He is not content to rest on his laurels. He wants to win his third title in the Model City.
Following last year’s runner-up finish behind Tilahua Regassa of Ethiopia, Kosgei has his heart set on taking the Bank of Tennessee $5,000 Dash For The Gold in tonight’s race.
“It was a little fast last year. I tried to hang with (Regassa) but it didn’t work,” said Kosgei, who won Crazy 8s titles in 2011 and 2010.
Kosgei’s finest race in Kingsport occurred in 2001. That year he finished third with a 22:06 behind runner-up Enock Mitei (22:03.9) and champion Alene Emere (22:03.4) in a thrilling three-way battle that challenged the still-standing world record 22:02.2 clocked in Kingsport by Peter Githuka in 1996.
Tonight, the Regional Eye Center $10,008 World Record Bonus will be once again up for grabs.
Given Kosgei’s history in Kingsport, he’ll take his mark for tonight’s 9:58 p.m. starting gun with all eyes focused on him. He could not predict whether or not this year’s field will establish anything approaching the blistering pace of 2001.
“Yeah, there is a little bit of pressure. But I really want to win again,” Kosgei said. “I don’t know about the record. I just want to win.”
Joining Kosgei in the field of elite runners is Tolossa Gedefa of Ethopia, who won the Bay-To-Breakers 12K in San Francisco this past May. Fellow countryman Mengitsu Tabor Nebsi, who is also in town for the Crazy 8s, was NYRR Runner of the Year in 2012.
Other notable elite men’s runners in Saturday’s race will include Abdelaziz Atmani and Aisssa Dgoughi of Morrocco and Aschealew Meketa Neguse of Ethiopia. There will be lots of Kenyans running, including Stehen Njoroge, Julius Koskei, Simion Chirchir, Kipyegon Kirui, Kiprono Kurgat and Boniface Biwiott and several others.
Humidity, even more so than heat, has been the world record deal-breaker in past races.
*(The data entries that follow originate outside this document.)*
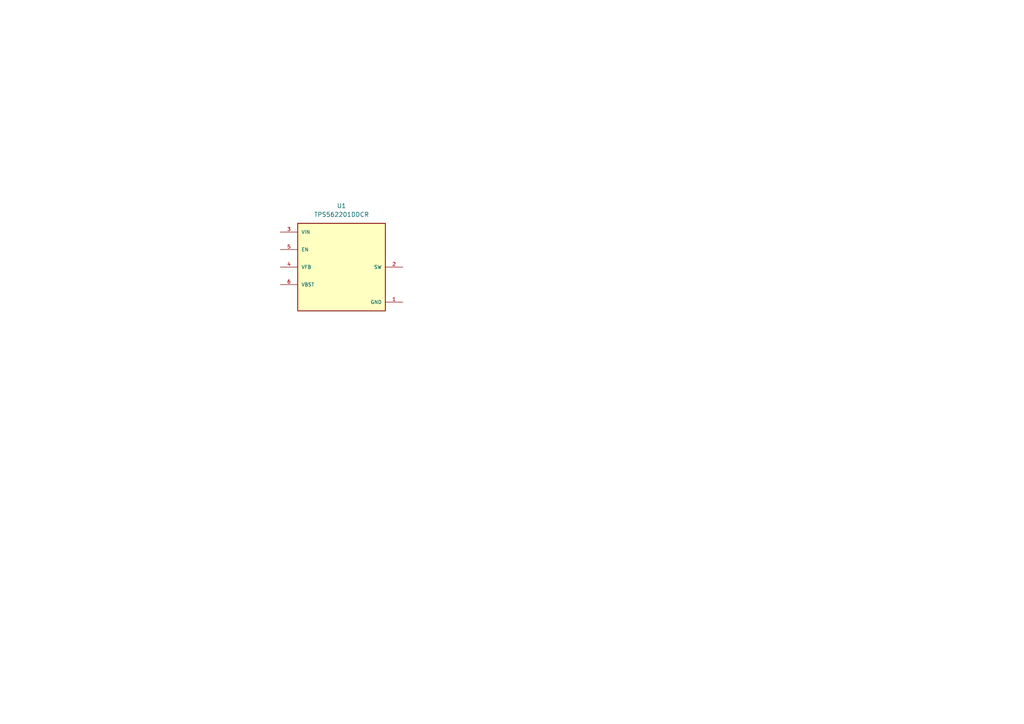
<source format=kicad_sch>
(kicad_sch
	(version 20250114)
	(generator "eeschema")
	(generator_version "9.0")
	(uuid "aabe4044-a13b-47be-8886-54ca2bb727d7")
	(paper "A4")
	(lib_symbols
		(symbol "3.3Buck:TPS562201DDCR"
			(pin_names
				(offset 1.016)
			)
			(exclude_from_sim no)
			(in_bom yes)
			(on_board yes)
			(property "Reference" "U"
				(at -12.7 13.7 0)
				(effects
					(font
						(size 1.27 1.27)
					)
					(justify left bottom)
				)
			)
			(property "Value" "TPS562201DDCR"
				(at -12.7 -16.7 0)
				(effects
					(font
						(size 1.27 1.27)
					)
					(justify left bottom)
				)
			)
			(property "Footprint" "TPS562201DDCR:SOT95P280X110-6N"
				(at 0 0 0)
				(effects
					(font
						(size 1.27 1.27)
					)
					(justify bottom)
					(hide yes)
				)
			)
			(property "Datasheet" ""
				(at 0 0 0)
				(effects
					(font
						(size 1.27 1.27)
					)
					(hide yes)
				)
			)
			(property "Description" ""
				(at 0 0 0)
				(effects
					(font
						(size 1.27 1.27)
					)
					(hide yes)
				)
			)
			(property "PARTREV" "A"
				(at 0 0 0)
				(effects
					(font
						(size 1.27 1.27)
					)
					(justify bottom)
					(hide yes)
				)
			)
			(property "STANDARD" "IPC-7351B"
				(at 0 0 0)
				(effects
					(font
						(size 1.27 1.27)
					)
					(justify bottom)
					(hide yes)
				)
			)
			(property "MAXIMUM_PACKAGE_HEIGHT" "1.10 mm"
				(at 0 0 0)
				(effects
					(font
						(size 1.27 1.27)
					)
					(justify bottom)
					(hide yes)
				)
			)
			(property "MANUFACTURER" "Texas Instruments"
				(at 0 0 0)
				(effects
					(font
						(size 1.27 1.27)
					)
					(justify bottom)
					(hide yes)
				)
			)
			(symbol "TPS562201DDCR_0_0"
				(rectangle
					(start -12.7 -12.7)
					(end 12.7 12.7)
					(stroke
						(width 0.254)
						(type default)
					)
					(fill
						(type background)
					)
				)
				(pin power_in line
					(at -17.78 10.16 0)
					(length 5.08)
					(name "VIN"
						(effects
							(font
								(size 1.016 1.016)
							)
						)
					)
					(number "3"
						(effects
							(font
								(size 1.016 1.016)
							)
						)
					)
				)
				(pin input line
					(at -17.78 5.08 0)
					(length 5.08)
					(name "EN"
						(effects
							(font
								(size 1.016 1.016)
							)
						)
					)
					(number "5"
						(effects
							(font
								(size 1.016 1.016)
							)
						)
					)
				)
				(pin input line
					(at -17.78 0 0)
					(length 5.08)
					(name "VFB"
						(effects
							(font
								(size 1.016 1.016)
							)
						)
					)
					(number "4"
						(effects
							(font
								(size 1.016 1.016)
							)
						)
					)
				)
				(pin input line
					(at -17.78 -5.08 0)
					(length 5.08)
					(name "VBST"
						(effects
							(font
								(size 1.016 1.016)
							)
						)
					)
					(number "6"
						(effects
							(font
								(size 1.016 1.016)
							)
						)
					)
				)
				(pin bidirectional line
					(at 17.78 0 180)
					(length 5.08)
					(name "SW"
						(effects
							(font
								(size 1.016 1.016)
							)
						)
					)
					(number "2"
						(effects
							(font
								(size 1.016 1.016)
							)
						)
					)
				)
				(pin power_in line
					(at 17.78 -10.16 180)
					(length 5.08)
					(name "GND"
						(effects
							(font
								(size 1.016 1.016)
							)
						)
					)
					(number "1"
						(effects
							(font
								(size 1.016 1.016)
							)
						)
					)
				)
			)
			(embedded_fonts no)
		)
	)
	(symbol
		(lib_id "3.3Buck:TPS562201DDCR")
		(at 99.06 77.47 0)
		(unit 1)
		(exclude_from_sim no)
		(in_bom yes)
		(on_board yes)
		(dnp no)
		(fields_autoplaced yes)
		(uuid "e2641b85-f349-40ba-8767-d75f532cddbe")
		(property "Reference" "U1"
			(at 99.06 59.69 0)
			(effects
				(font
					(size 1.27 1.27)
				)
			)
		)
		(property "Value" "TPS562201DDCR"
			(at 99.06 62.23 0)
			(effects
				(font
					(size 1.27 1.27)
				)
			)
		)
		(property "Footprint" "Library:3.3Buck"
			(at 99.06 77.47 0)
			(effects
				(font
					(size 1.27 1.27)
				)
				(justify bottom)
				(hide yes)
			)
		)
		(property "Datasheet" "https://www.ti.com/lit/ds/symlink/tps562201.pdf?HQS=dis-dk-null-digikeymode-dsf-pf-null-wwe&ts=1743220350163&ref_url=https%253A%252F%252Fwww.ti.com%252Fgeneral%252Fdocs%252Fsuppproductinfo.tsp%253FdistId%253D10%2526gotoUrl%253Dhttps%253A%252F%252Fwww.ti.com%252Flit%252Fgpn%252Ftps562201"
			(at 99.06 77.47 0)
			(effects
				(font
					(size 1.27 1.27)
				)
				(hide yes)
			)
		)
		(property "Description" "3.3V Buck Converter"
			(at 99.06 77.47 0)
			(effects
				(font
					(size 1.27 1.27)
				)
				(hide yes)
			)
		)
		(property "PARTREV" "A"
			(at 99.06 77.47 0)
			(effects
				(font
					(size 1.27 1.27)
				)
				(justify bottom)
				(hide yes)
			)
		)
		(property "STANDARD" "IPC-7351B"
			(at 99.06 77.47 0)
			(effects
				(font
					(size 1.27 1.27)
				)
				(justify bottom)
				(hide yes)
			)
		)
		(property "MAXIMUM_PACKAGE_HEIGHT" "1.10 mm"
			(at 99.06 77.47 0)
			(effects
				(font
					(size 1.27 1.27)
				)
				(justify bottom)
				(hide yes)
			)
		)
		(property "MANUFACTURER" "Texas Instruments"
			(at 99.06 77.47 0)
			(effects
				(font
					(size 1.27 1.27)
				)
				(justify bottom)
				(hide yes)
			)
		)
		(pin "6"
			(uuid "7b49554d-bdc4-49ba-b400-607d1baa1149")
		)
		(pin "3"
			(uuid "e3bdad8d-7934-4cdc-965a-de5f007a7e08")
		)
		(pin "5"
			(uuid "ff66217f-e8b8-4481-a29a-84b6150c1909")
		)
		(pin "4"
			(uuid "e8a6ea10-21cb-40a5-bf3f-fe19c2aa0bd9")
		)
		(pin "2"
			(uuid "3ee61bd8-f176-4a29-a91e-8567f6102217")
		)
		(pin "1"
			(uuid "aca59778-317c-4ac7-89a2-6942972800f1")
		)
		(instances
			(project ""
				(path "/04b3a1bf-85be-4655-adca-b4f1d33cef18/e5617f2d-7f15-4cc7-8180-cfa4ebb7354e"
					(reference "U1")
					(unit 1)
				)
			)
		)
	)
)

</source>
Race organizers are hoping that neither heat nor humidity will prove significant factors tonight.
A pace-setter who can complete a 4K run in 11 minutes or less is another piece in the world record puzzle.
“We’re talking to someone, so there’s a possibility we can have a pace-setter,” said Crazy 8s Elite Runner Coordinator Donna Bays. “We just have to be sure he can set the pace that Shadrack and ther front guys are wanting.”
World record pace or no, tonight’s Crazy 8s field will be packed with avid runners from Northeast Tennessee and surrounding states.
“Running is enjoying a boom right now and it’s increasing for lots of reasons,” said Hank Brown, Crazy 8s 8K founder and director. “There are so many races now that there are almost too many. Runners are splitting themselves up between races. But they all seem to want to come to this one.
“We hold it late at night, we have the figure-eight course and the stadium finish. People tell me all the time they run a lot of big races and they really love this one,” Brown said.